Mr. George T. Haymaker, Jr.
President and Chief Executive Officer
Kaiser Aluminum Corporation
5847 San Felipe, Suite 2600
Houston, Texas 77057

         RE:      DIRECTOR AND NON-EXECUTIVE CHAIRMAN AGREEMENT

Dear George:

         Reference is hereby made to the oral agreement that in October, 1999
was entered into by and between the Boards of Directors (the "Boards") of Kaiser
Aluminum Corporation ("KAC"), Kaiser Aluminum & Chemical Corporation ("KACC")
and you regarding the terms and conditions upon which you are to serve as a
Director and non-executive Chairman of the Boards for the period commencing
immediately after your retirement from employment by KACC in December, 1999, and
ending on the date of the annual meeting of shareholders of KAC in May, 2001.
The purpose of this letter agreement is to set forth and memorialize the terms
and conditions of our oral agreement. The terms and conditions of our agreement
are set forth below.

         1.       The Boards hereby engage you and you hereby agree to perform
                  services as a Director and non-executive Chairman of the
                  Boards of KAC and KACC.

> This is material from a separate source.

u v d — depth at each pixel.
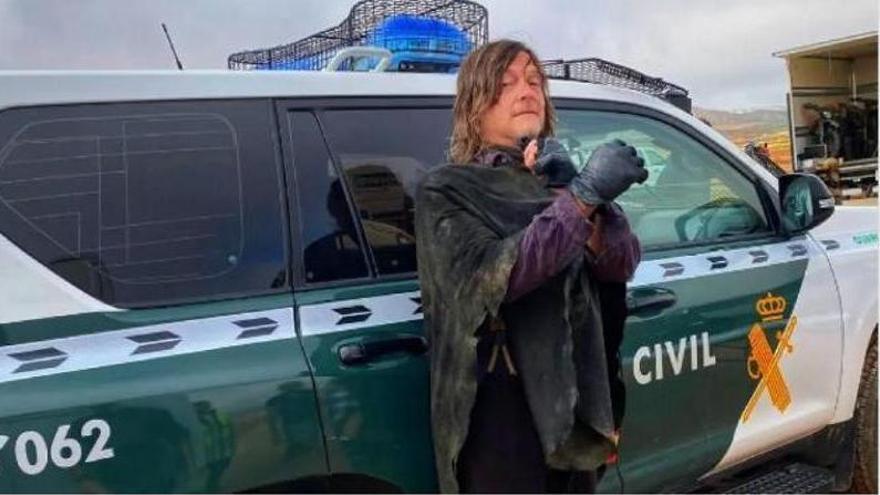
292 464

         2.       In addition to your duties as a Director of the Boards, you
                  shall devote up to forty (40) hours each calendar month to the
                  affairs of KAC and KACC as directed by the Chief Executive
                  Officer (or acting Chief Executive Officer) of KAC and KACC,
                  with particular focus on assisting with implementation of
                  strategic plans that have been developed (or will be
                  developed) for KAC and KACC.

         3.       The term of this letter agreement shall commence on the date
                  immediately after the date of your retirement from employment
                  by KACC in December, 1999, and will expire on the date of the
                  annual meeting of shareholders of KAC in May, 2001, unless
                  earlier terminated by (i) your death or disability (as defined
                  in KAC's Long Term Disability Plan that covers executives and
                  directors of KAC), (ii) for cause (as defined below) or (iii)
                  the mutual agreement of the parties hereto. For purposes of
                  this letter agreement, the term "cause" shall mean:

                  (i)      Your conviction for, or plea of nolo contendere to,
                           a felony; or

                  (ii)     Your commission of an act involving fraud or
                           intentional dishonesty, which act is intended to
                           result in substantial personal enrichment at the
                           expense of KAC or any of its subsidiaries; or

                  (iii)    Your material breach of any material provision of
                           this letter agreement which remains uncorrected for
                           30 days after written notice from the Boards or the
                           Chief Executive Officer and an opportunity to
                           correct; or

                  (iv)     Your knowing and willful misconduct in the
                           performance of your duties, which continues for 30
                           days after written notice from the Board or the Chief
                           Executive Officer and which results in material
                           injury to the reputation, business or operation of
                           KAC or any of its subsidiaries.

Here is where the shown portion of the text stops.